Deputy Chief of Navy, Rear Admiral Mark Hammond, joined staff from Navy’s Construction Branch in Adelaide today to mark the start of construction of the first of 12 new Offshore Patrol Vessels (OPV).
RADM Hammond attended the Osborne Naval Shipyard to see the welding of the first two component blocks which will form part of the first vessel off the production line.
The event included the announcement that Navy’s new Offshore Patrol Vessels will be known as the Arafura Class, with the first vessel to be commissioned HMAS Arafura when she enters service in 2022.
RADM Hammond said calling the vessels Arafura Class reflected the significance of Navy’s lasting operations to protect Australia’s interests in the Arafura Sea between Cape York and Cape Don.
“This name encapsulates the significant role our maritime regions have in the nation’s security and economic prosperity, importantly the littoral regions around the Australian continent,” he said.

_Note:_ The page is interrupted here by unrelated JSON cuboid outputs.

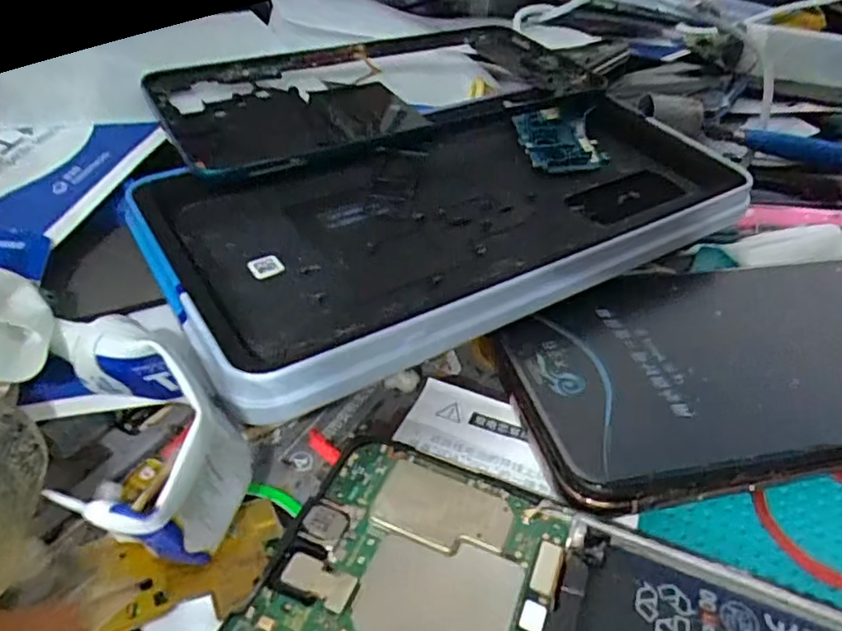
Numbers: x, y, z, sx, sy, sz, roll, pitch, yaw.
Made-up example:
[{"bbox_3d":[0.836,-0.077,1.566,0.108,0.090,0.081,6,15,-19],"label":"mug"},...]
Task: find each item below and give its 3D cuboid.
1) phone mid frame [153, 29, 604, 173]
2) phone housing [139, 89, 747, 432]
[{"bbox_3d":[-0.015,-0.092,0.239,0.166,0.009,0.079,-24,54,-27],"label":"phone mid frame"},{"bbox_3d":[0.016,-0.034,0.193,0.186,0.026,0.092,-18,43,-26],"label":"phone housing"}]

“This is a much more capable class of ship with greater range, endurance, improved accommodation for the crew staying at sea longer and in every respect it will outperform older patrol boats.”
“The Arafura Class crews will be tight knit, executing very important missions that will ultimately lead to a great sense of camaraderie and achievement in doing something that’s worthwhile.”
The Arafura Class is a custom Australian variant of German shipbuilder Lürssen’s PV80 design and is 80 metres in length with a displacement of around 1,700 tonnes and a draught of 4 metres.
The Arafura Class will replace the Armidale Class and Cape Class patrol boats and will primarily be used for constabulary missions, maritime patrol and response duties.
The OPV design will support specialist mission packages, such as a maritime tactical unmanned aerial system, and into the future, rapid environmental assessment and deployable mine counter measure capabilities.
The first two Arafura Class vessels will be built at Osborne with the following ten to be built at Henderson in Western Australia.